他试着往前走了几步,“嘭”地一声撞到了桌子。他皱着眉头,摸清楚了桌子的四条边,约莫估计了桌子的大小,还有床与桌子之间的距离。
桌子中间放着一个茶壶,旁边还有几个叠在一块的杯子,他虽然口干舌燥,但还是忍住不去碰那来历不明的水。他往左边走了几步,扶住墙壁缓缓向前。他又碰到了一张桌子,但与刚才的八仙桌不同,桌上摆放了一些物品。
他拿起一个盒子,拧开盖子闻了一下,是香粉的味道,旁边还有一块光滑的东西,大概是个镜子。他哼了一声,把香粉放下盖好,继续往前去了。
走了几步,他总算摸到了门栓,上面没有锁,是虚掩着的。他迫不及待地打开门,微凉的空气迎面而来,自由的感觉真好!他一时高兴,就想离开这里,却没注意脚下高高的门槛,被绊了一个踉跄就要摔倒。
忽地有人扶住了他,那人身上散发着刚才他闻到的香粉味道。他反应过来,甩开来人的手,冷哼了一声。
沈安歌并不恼,她笑道:“哎哟,精神不错嘛!”
沈定稍稍侧身,以耳朵对着她,不耐道:“你想怎样?”
“我来给你治手啊!”话音刚落,沈安歌已经伸手扣住沈定的右手手腕,检查他的伤势。
沈定奋力把手抽出,却敌不过一身武功的沈安歌。他挣扎了几下没有效果,挥起左手在空中乱舞一通,想借以赶走她。
沈安歌身法很快,她左闪右避一番,扣住沈定的手却是不动。他挥得累了,动作缓了下来,怒道:“你究竟想怎样?”
对付这种偏激的人,单是一味单纯的对他好是行不通的,还要加以刺激。沈安歌忽地放开沈定,他没有准备,晃了几下差点摔倒。她没有扶他,只是说:“你若想重新握剑,就得配合我。”
沈定没有理她,他伸直手臂,探索着前方的障碍物,想要离开。
沈安歌绕到沈定面前,说:“你现在眼不能视物,手不能用剑,贸然回到江湖,你以为你还能活下来么?”她点点下巴,说:“我们来场交易如何?”
哼,她总算是说出这句话了。之前装什么友心善心,都是假的,她也不过是想从他身上套得剑谱罢了。沈定仰天长笑,说:“沈安歌,你可知道我的家传剑法,不是给女人练的。”
沈安歌摸摸鼻子,说:“我没说我要练,你若能重新握剑,在我面前耍一次就可以了。”
看来她是想记下来告诉别人去。沈定冷笑道:“若我不愿意呢?”
沈安歌拾起一根树枝,碰了碰他的手掌,说:“你会愿意的。来,试试。”
沈定右手接过树枝,尝试着甩了甩。奇了怪了,他的手腕似乎比之前要有力了些,树枝也没有脱手。他加大了力度,又甩了几下,手腕处传来一阵熟悉的疼痛感。他一时吃痛,心有不舍地扔掉树枝,左手不停地按摩着右手手腕。

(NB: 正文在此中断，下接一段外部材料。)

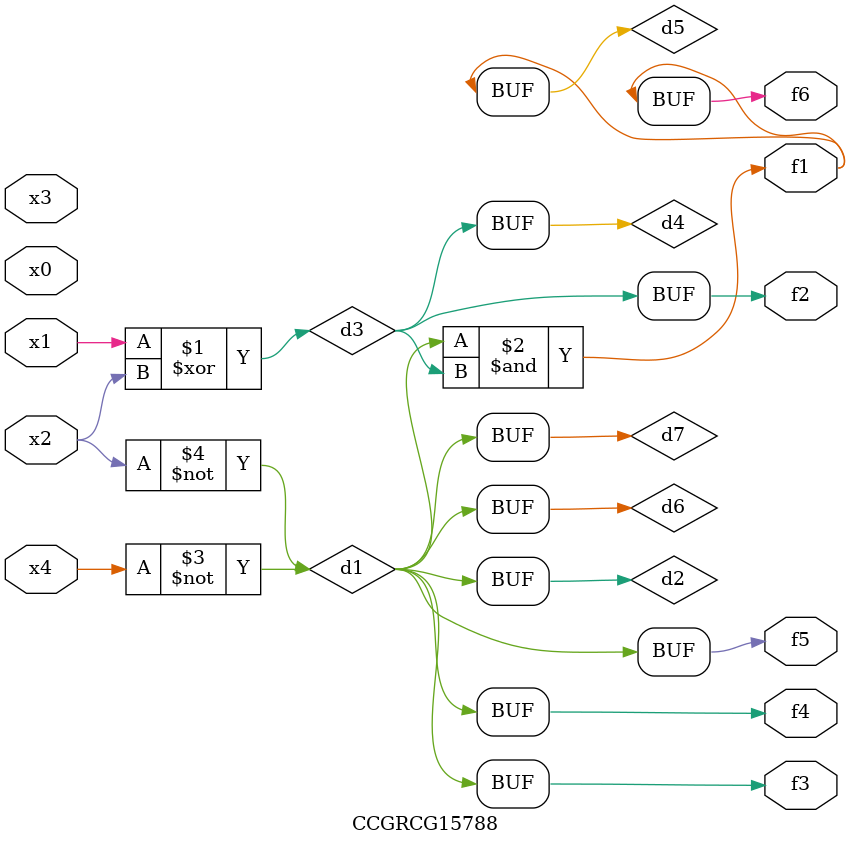
<source format=v>
module CCGRCG15788(
	input x0, x1, x2, x3, x4,
	output f1, f2, f3, f4, f5, f6
);

	wire d1, d2, d3, d4, d5, d6, d7;

	not (d1, x4);
	not (d2, x2);
	xor (d3, x1, x2);
	buf (d4, d3);
	and (d5, d1, d3);
	buf (d6, d1, d2);
	buf (d7, d2);
	assign f1 = d5;
	assign f2 = d4;
	assign f3 = d7;
	assign f4 = d7;
	assign f5 = d7;
	assign f6 = d5;
endmodule

</source>
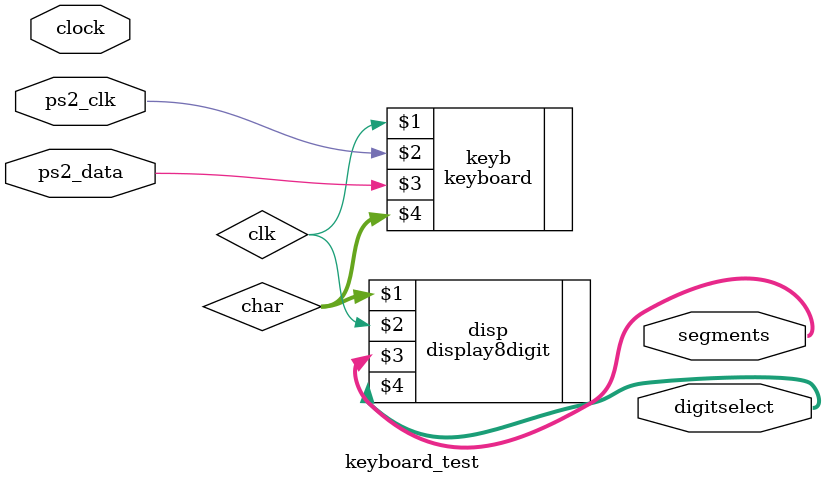
<source format=sv>
`timescale 1ns / 1ps


module keyboard_test(
	input clock,
	input ps2_data,
	input ps2_clk,
	output [7:0] segments,
   	output [7:0] digitselect
   );

	wire [31:0] char;
 
	keyboard keyb(clk, ps2_clk, ps2_data, char);
   
	display8digit disp(char, clk, segments, digitselect);

endmodule
</source>
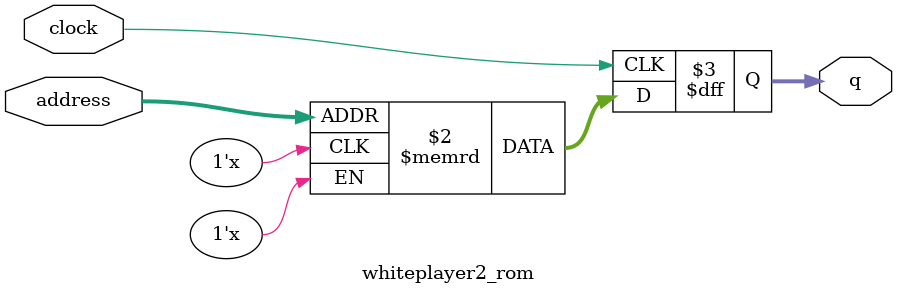
<source format=sv>
module whiteplayer2_rom (
	input logic clock,
	input logic [7:0] address,
	output logic [3:0] q
);

logic [3:0] memory [0:255] /* synthesis ram_init_file = "./whiteplayer2/whiteplayer2.mif" */;

always_ff @ (posedge clock) begin
	q <= memory[address];
end

endmodule

</source>
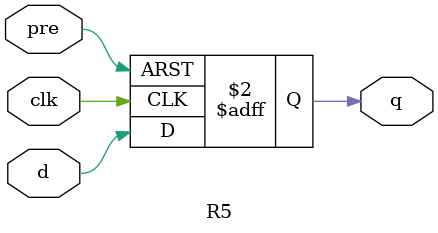
<source format=v>
module R5(d, clk, pre, q);
	input d, clk, pre;
	output reg q;
	
	always @ (posedge clk or posedge pre)
	begin
		if (pre)
		begin
			q <= 1'b1;
		end
		else
		begin
			q <= d;
		end
	end
endmodule

</source>
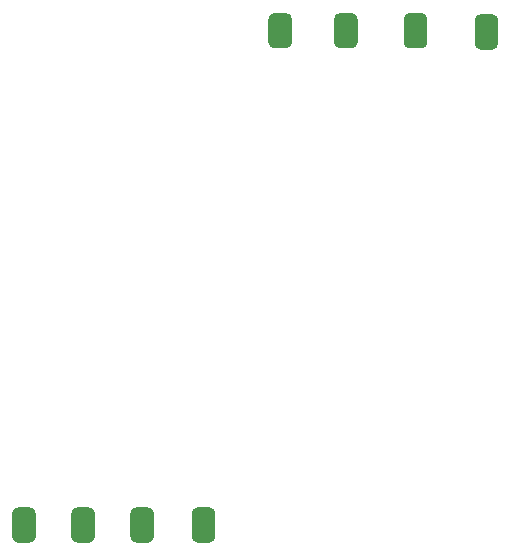
<source format=gbr>
%TF.GenerationSoftware,KiCad,Pcbnew,(5.1.6)-1*%
%TF.CreationDate,2021-04-02T17:33:40+02:00*%
%TF.ProjectId,48-24,34382d32-342e-46b6-9963-61645f706362,rev?*%
%TF.SameCoordinates,Original*%
%TF.FileFunction,Paste,Bot*%
%TF.FilePolarity,Positive*%
%FSLAX46Y46*%
G04 Gerber Fmt 4.6, Leading zero omitted, Abs format (unit mm)*
G04 Created by KiCad (PCBNEW (5.1.6)-1) date 2021-04-02 17:33:40*
%MOMM*%
%LPD*%
G01*
G04 APERTURE LIST*
G04 APERTURE END LIST*
%TO.C,J8*%
G36*
G01*
X93100000Y-138000000D02*
X93100000Y-136000000D01*
G75*
G02*
X93600000Y-135500000I500000J0D01*
G01*
X94600000Y-135500000D01*
G75*
G02*
X95100000Y-136000000I0J-500000D01*
G01*
X95100000Y-138000000D01*
G75*
G02*
X94600000Y-138500000I-500000J0D01*
G01*
X93600000Y-138500000D01*
G75*
G02*
X93100000Y-138000000I0J500000D01*
G01*
G37*
%TD*%
%TO.C,J7*%
G36*
G01*
X87100000Y-137900000D02*
X87100000Y-135900000D01*
G75*
G02*
X87600000Y-135400000I500000J0D01*
G01*
X88600000Y-135400000D01*
G75*
G02*
X89100000Y-135900000I0J-500000D01*
G01*
X89100000Y-137900000D01*
G75*
G02*
X88600000Y-138400000I-500000J0D01*
G01*
X87600000Y-138400000D01*
G75*
G02*
X87100000Y-137900000I0J500000D01*
G01*
G37*
%TD*%
%TO.C,J6*%
G36*
G01*
X81200000Y-137900000D02*
X81200000Y-135900000D01*
G75*
G02*
X81700000Y-135400000I500000J0D01*
G01*
X82700000Y-135400000D01*
G75*
G02*
X83200000Y-135900000I0J-500000D01*
G01*
X83200000Y-137900000D01*
G75*
G02*
X82700000Y-138400000I-500000J0D01*
G01*
X81700000Y-138400000D01*
G75*
G02*
X81200000Y-137900000I0J500000D01*
G01*
G37*
%TD*%
%TO.C,J5*%
G36*
G01*
X69150000Y-179750000D02*
X69150000Y-177750000D01*
G75*
G02*
X69650000Y-177250000I500000J0D01*
G01*
X70650000Y-177250000D01*
G75*
G02*
X71150000Y-177750000I0J-500000D01*
G01*
X71150000Y-179750000D01*
G75*
G02*
X70650000Y-180250000I-500000J0D01*
G01*
X69650000Y-180250000D01*
G75*
G02*
X69150000Y-179750000I0J500000D01*
G01*
G37*
%TD*%
%TO.C,J4*%
G36*
G01*
X63950000Y-179750000D02*
X63950000Y-177750000D01*
G75*
G02*
X64450000Y-177250000I500000J0D01*
G01*
X65450000Y-177250000D01*
G75*
G02*
X65950000Y-177750000I0J-500000D01*
G01*
X65950000Y-179750000D01*
G75*
G02*
X65450000Y-180250000I-500000J0D01*
G01*
X64450000Y-180250000D01*
G75*
G02*
X63950000Y-179750000I0J500000D01*
G01*
G37*
%TD*%
%TO.C,J3*%
G36*
G01*
X58950000Y-179750000D02*
X58950000Y-177750000D01*
G75*
G02*
X59450000Y-177250000I500000J0D01*
G01*
X60450000Y-177250000D01*
G75*
G02*
X60950000Y-177750000I0J-500000D01*
G01*
X60950000Y-179750000D01*
G75*
G02*
X60450000Y-180250000I-500000J0D01*
G01*
X59450000Y-180250000D01*
G75*
G02*
X58950000Y-179750000I0J500000D01*
G01*
G37*
%TD*%
%TO.C,J2*%
G36*
G01*
X75650000Y-137900000D02*
X75650000Y-135900000D01*
G75*
G02*
X76150000Y-135400000I500000J0D01*
G01*
X77150000Y-135400000D01*
G75*
G02*
X77650000Y-135900000I0J-500000D01*
G01*
X77650000Y-137900000D01*
G75*
G02*
X77150000Y-138400000I-500000J0D01*
G01*
X76150000Y-138400000D01*
G75*
G02*
X75650000Y-137900000I0J500000D01*
G01*
G37*
%TD*%
%TO.C,J1*%
G36*
G01*
X53950000Y-179750000D02*
X53950000Y-177750000D01*
G75*
G02*
X54450000Y-177250000I500000J0D01*
G01*
X55450000Y-177250000D01*
G75*
G02*
X55950000Y-177750000I0J-500000D01*
G01*
X55950000Y-179750000D01*
G75*
G02*
X55450000Y-180250000I-500000J0D01*
G01*
X54450000Y-180250000D01*
G75*
G02*
X53950000Y-179750000I0J500000D01*
G01*
G37*
%TD*%
M02*

</source>
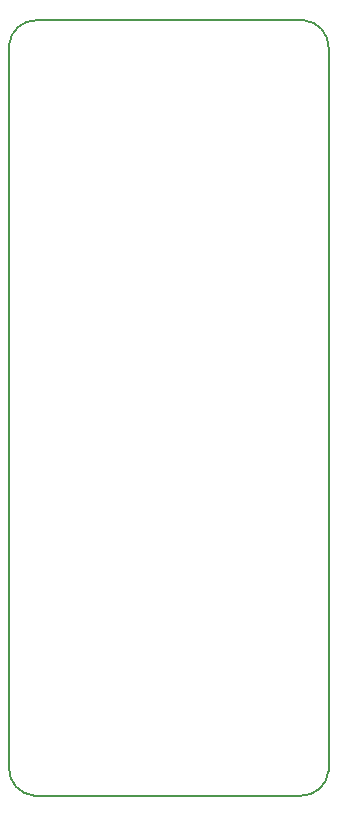
<source format=gbr>
G04 #@! TF.FileFunction,Profile,NP*
%FSLAX46Y46*%
G04 Gerber Fmt 4.6, Leading zero omitted, Abs format (unit mm)*
G04 Created by KiCad (PCBNEW 4.0.6) date 06/16/19 22:17:06*
%MOMM*%
%LPD*%
G01*
G04 APERTURE LIST*
%ADD10C,0.100000*%
%ADD11C,0.150000*%
G04 APERTURE END LIST*
D10*
D11*
X170539267Y-163307880D02*
G75*
G03X172900000Y-161200000I60733J2307880D01*
G01*
X145842120Y-160939267D02*
G75*
G03X147950000Y-163300000I2307880J-60733D01*
G01*
X148200000Y-97650000D02*
G75*
G03X145839267Y-99757880I-60733J-2307880D01*
G01*
X172907880Y-100010733D02*
G75*
G03X170800000Y-97650000I-2307880J60733D01*
G01*
X170800000Y-97650000D02*
X148200000Y-97650000D01*
X172900000Y-161200000D02*
X172900000Y-100000000D01*
X147950000Y-163300000D02*
X170550000Y-163300000D01*
X145850000Y-99750000D02*
X145850000Y-160950000D01*
M02*

</source>
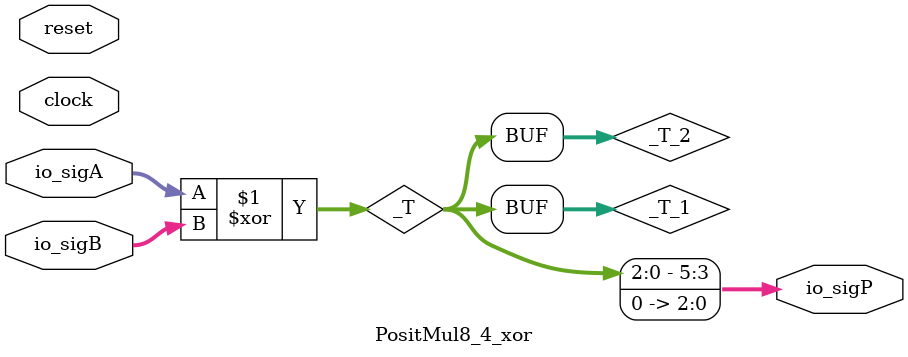
<source format=v>
module PositMul8_4_xor(
  input        clock,
  input        reset,
  input  [2:0] io_sigA,
  input  [2:0] io_sigB,
  output [5:0] io_sigP
);
  wire [2:0] _T; // @[PositMul.scala 51:23]
  wire [2:0] _T_1; // @[PositMul.scala 51:23]
  wire [2:0] _T_2; // @[Cat.scala 29:58]
  assign _T = $signed(io_sigA) ^ $signed(io_sigB); // @[PositMul.scala 51:23]
  assign _T_1 = $signed(_T); // @[PositMul.scala 51:23]
  assign _T_2 = $unsigned(_T_1); // @[Cat.scala 29:58]
  assign io_sigP = {_T_2,3'h0}; // @[PositMul.scala 51:9]
endmodule

</source>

“你刚才昏迷的时候,我已经给你施了第一次针,怎样?虽然没有立竿见影,但也有进步了吧?”沈安歌围着沈定转了一圈,说:“我看你也是个练武之才,若是双手就这样废了,你不觉得可惜么?你倒不如乖乖听话,配合我的治疗,大家各取所需啊!”
沈定心想:看来这女人还是有点真本领。其实她说得没错,以我现在这样的身体走出去,还不知道能存活多久。倒不如破釜沉舟赌一把,他日我能握剑的话,也能自保。
他微微颔首,说:“如果你能让我重新使剑,我就在你面前使一次剑法。”
沈安歌满意地点点头,说:“孺子可教也。”她拾起沈定的右手,这次他没有那么抗拒,只是缩了缩就任凭她拿捏了。
她又说:“你这双手筋脉都断了,我要把你的皮肉割开,为你接筋。”她以手指在他的手腕处作出比划的动作,说:“会很疼,我给你点麻醉药,睡一觉就没事了。”
经沈安歌一触,沈定的手腕处传来一阵麻麻的触感。除了王小策,他还没有和哪个年轻女子如此接触过。他抽回右手,说:“我不需要麻醉,我能扛住。”
这下轮到沈安歌吃惊了。在她手下医治过的人,没有上百也有数十,她还是第一次听人说有麻醉不愿意使用的。他这种人,多疑、敏感,自尊心又重,旁人还劝不得。她摇摇头,不动声息地去准备手术的材料了。